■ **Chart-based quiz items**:

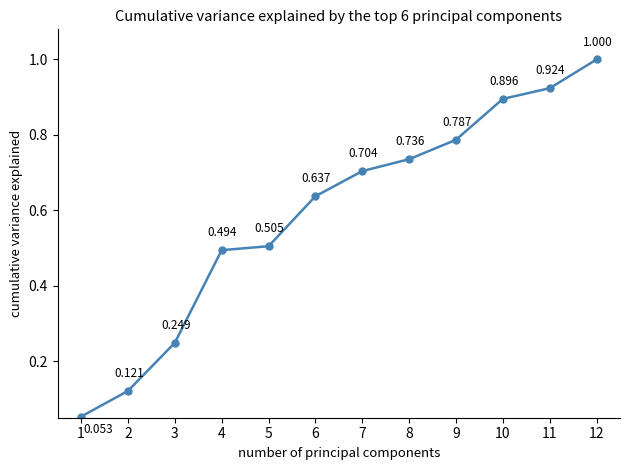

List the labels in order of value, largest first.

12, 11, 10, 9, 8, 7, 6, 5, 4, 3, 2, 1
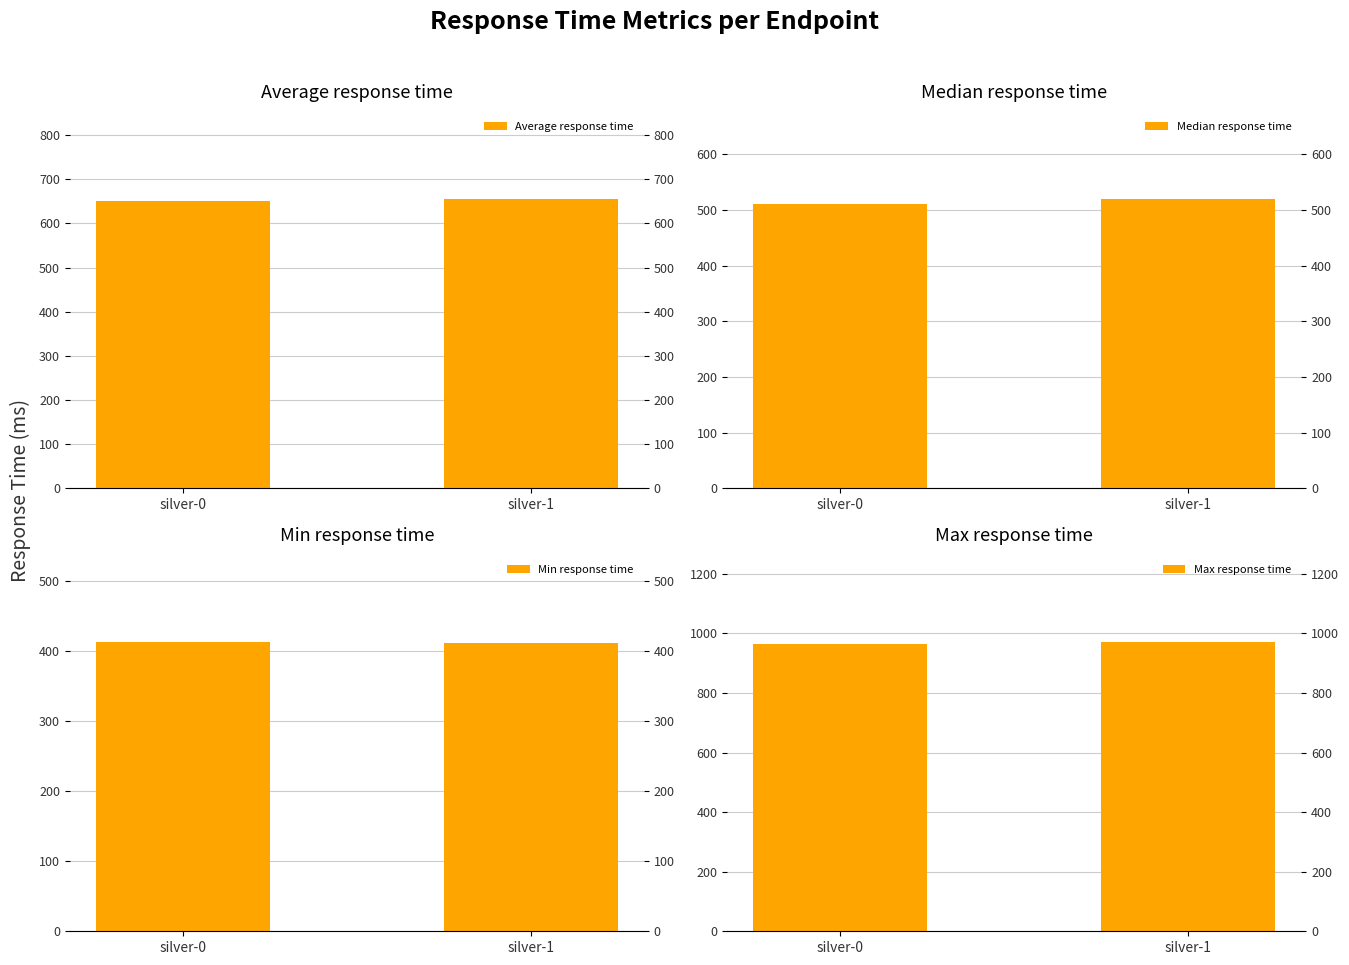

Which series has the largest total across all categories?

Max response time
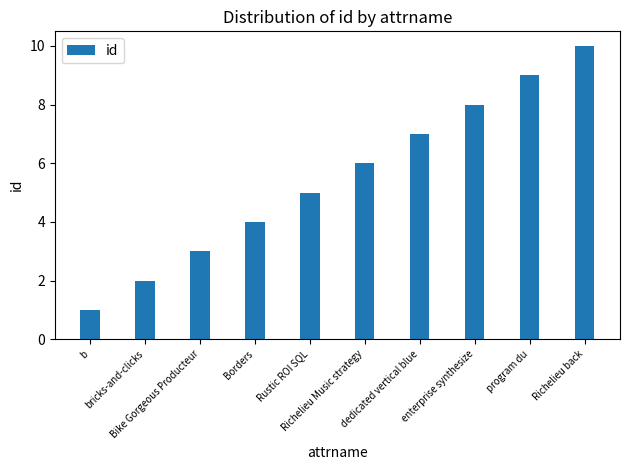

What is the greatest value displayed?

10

...

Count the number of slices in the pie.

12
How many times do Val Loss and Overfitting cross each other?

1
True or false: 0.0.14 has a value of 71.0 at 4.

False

■ **What you have to do**: Pull out each line in the rows above that contains the word "largest" and copy those lines in full.

■ **Result**:
List the labels in order of value, largest first.
Which series has the largest total across all categories?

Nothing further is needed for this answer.